ENTRIES SHOWN Start Marker

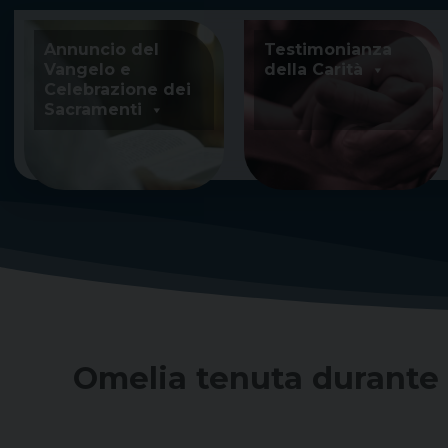
Skip
to
Annuncio del
Testimonianza
content
Vangelo e
della Carità
Celebrazione dei
Sacramenti
Omelia tenuta durante l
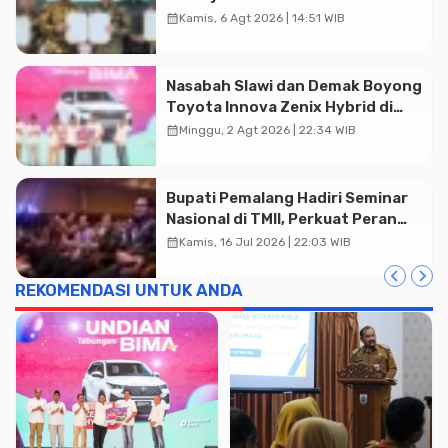
20,2 Triliun
calendar_month
Kamis, 6 Agt 2026 | 14:51 WIB
Nasabah Slawi dan Demak Boyong
Toyota Innova Zenix Hybrid di
Undian Tabungan Bima Bank
calendar_month
Minggu, 2 Agt 2026 | 22:34 WIB
Jateng
Bupati Pemalang Hadiri Seminar
Nasional di TMII, Perkuat Peran
Koperasi Desa Merah Putih
calendar_month
Kamis, 16 Jul 2026 | 22:03 WIB
REKOMENDASI UNTUK ANDA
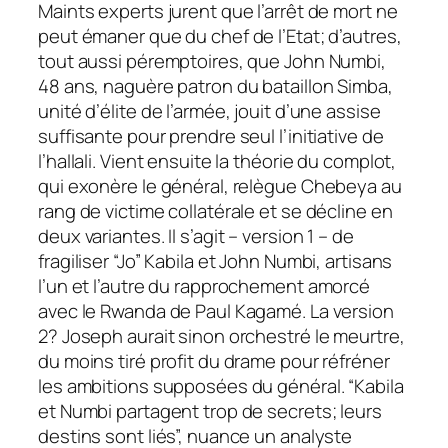
Maints experts jurent que l’arrêt de mort ne
peut émaner que du chef de l’Etat; d’autres,
tout aussi péremptoires, que John Numbi,
48 ans, naguère patron du bataillon Simba,
unité d’élite de l’armée, jouit d’une assise
suffisante pour prendre seul l’initiative de
l’hallali. Vient ensuite la théorie du complot,
qui exonère le général, relègue Chebeya au
rang de victime collatérale et se décline en
deux variantes. Il s’agit – version 1 – de
fragiliser “Jo” Kabila et John Numbi, artisans
l’un et l’autre du rapprochement amorcé
avec le Rwanda de Paul Kagamé. La version
2? Joseph aurait sinon orchestré le meurtre,
du moins tiré profit du drame pour réfréner
les ambitions supposées du général. “Kabila
et Numbi partagent trop de secrets; leurs
destins sont liés”, nuance un analyste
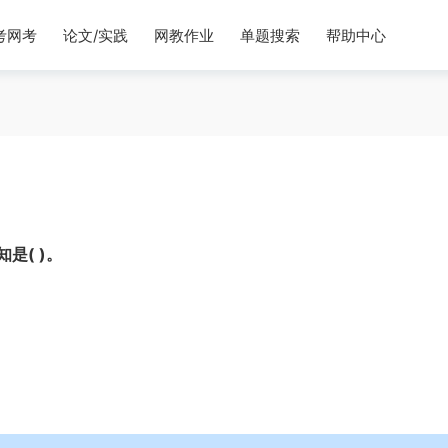
考网考
论文/实践
网教作业
单题搜索
帮助中心
是( )。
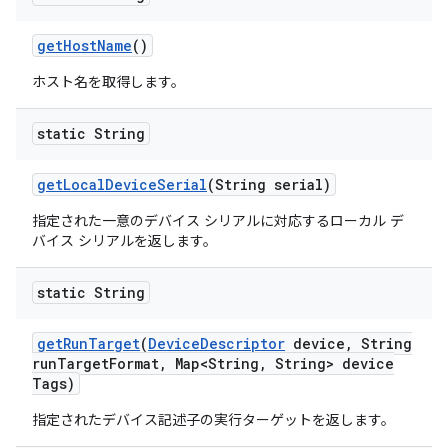
get
Host
Name
()
ホスト名を取得します。
static String
get
Local
Device
Serial
(String serial)
指定された一意のデバイス シリアルに対応するローカル デ
バイス シリアルを返します。
static String
get
Run
Target
(
Device
Descriptor
device
,
String
run
Target
Format
,
Map<String
,
String> device
Tags)
指定されたデバイス記述子の実行ターゲットを返します。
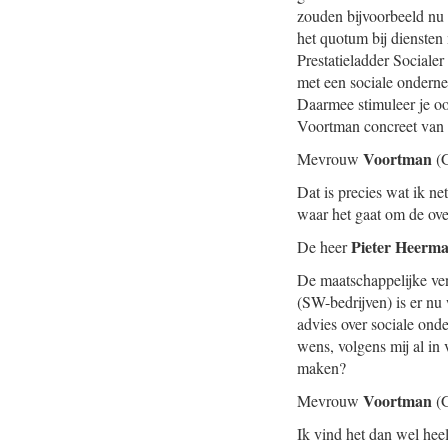
zouden bijvoorbeeld nu 
het quotum bij diensten
Prestatieladder Sociale
met een sociale onderne
Daarmee stimuleer je oo
Voortman concreet van d
Voortman
Mevrouw
(G
Dat is precies wat ik n
waar het gaat om de ov
Pieter Heerm
De heer
De maatschappelijke ve
(SW-bedrijven) is er nu
advies over sociale ond
wens, volgens mij al in 
maken?
Voortman
Mevrouw
(G
Ik vind het dan wel hee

ENTRIES SHOWN End Marker

* EXERCISE DETAILS
Reproduce every line above, substituting "event_date" for each occurrence of "calendar_month" and leaving all other text unchanged. Leave the pictures out of the answer.

* EXERCISE RESPONSE
Skip
to
Annuncio del
Testimonianza
content
Vangelo e
della Carità
Celebrazione dei
Sacramenti
Omelia tenuta durante l
20,2 Triliun
event_date
Kamis, 6 Agt 2026 | 14:51 WIB
Nasabah Slawi dan Demak Boyong
Toyota Innova Zenix Hybrid di
Undian Tabungan Bima Bank
event_date
Minggu, 2 Agt 2026 | 22:34 WIB
Jateng
Bupati Pemalang Hadiri Seminar
Nasional di TMII, Perkuat Peran
Koperasi Desa Merah Putih
event_date
Kamis, 16 Jul 2026 | 22:03 WIB
REKOMENDASI UNTUK ANDA
Maints experts jurent que l’arrêt de mort ne
peut émaner que du chef de l’Etat; d’autres,
tout aussi péremptoires, que John Numbi,
48 ans, naguère patron du bataillon Simba,
unité d’élite de l’armée, jouit d’une assise
suffisante pour prendre seul l’initiative de
l’hallali. Vient ensuite la théorie du complot,
qui exonère le général, relègue Chebeya au
rang de victime collatérale et se décline en
deux variantes. Il s’agit – version 1 – de
fragiliser “Jo” Kabila et John Numbi, artisans
l’un et l’autre du rapprochement amorcé
avec le Rwanda de Paul Kagamé. La version
2? Joseph aurait sinon orchestré le meurtre,
du moins tiré profit du drame pour réfréner
les ambitions supposées du général. “Kabila
et Numbi partagent trop de secrets; leurs
destins sont liés”, nuance un analyste
考网考
论文/实践
网教作业
单题搜索
帮助中心
是( )。
get
Host
Name
()
ホスト名を取得します。
static String
get
Local
Device
Serial
(String serial)
指定された一意のデバイス シリアルに対応するローカル デ
バイス シリアルを返します。
static String
get
Run
Target
(
Device
Descriptor
device
,
String
run
Target
Format
,
Map<String
,
String> device
Tags)
指定されたデバイス記述子の実行ターゲットを返します。
zouden bijvoorbeeld nu 
het quotum bij diensten
Prestatieladder Sociale
met een sociale onderne
Daarmee stimuleer je oo
Voortman concreet van d
Voortman
Mevrouw
(G
Dat is precies wat ik n
waar het gaat om de ov
Pieter Heerm
De heer
De maatschappelijke ve
(SW-bedrijven) is er nu
advies over sociale ond
wens, volgens mij al in 
maken?
Voortman
Mevrouw
(G
Ik vind het dan wel hee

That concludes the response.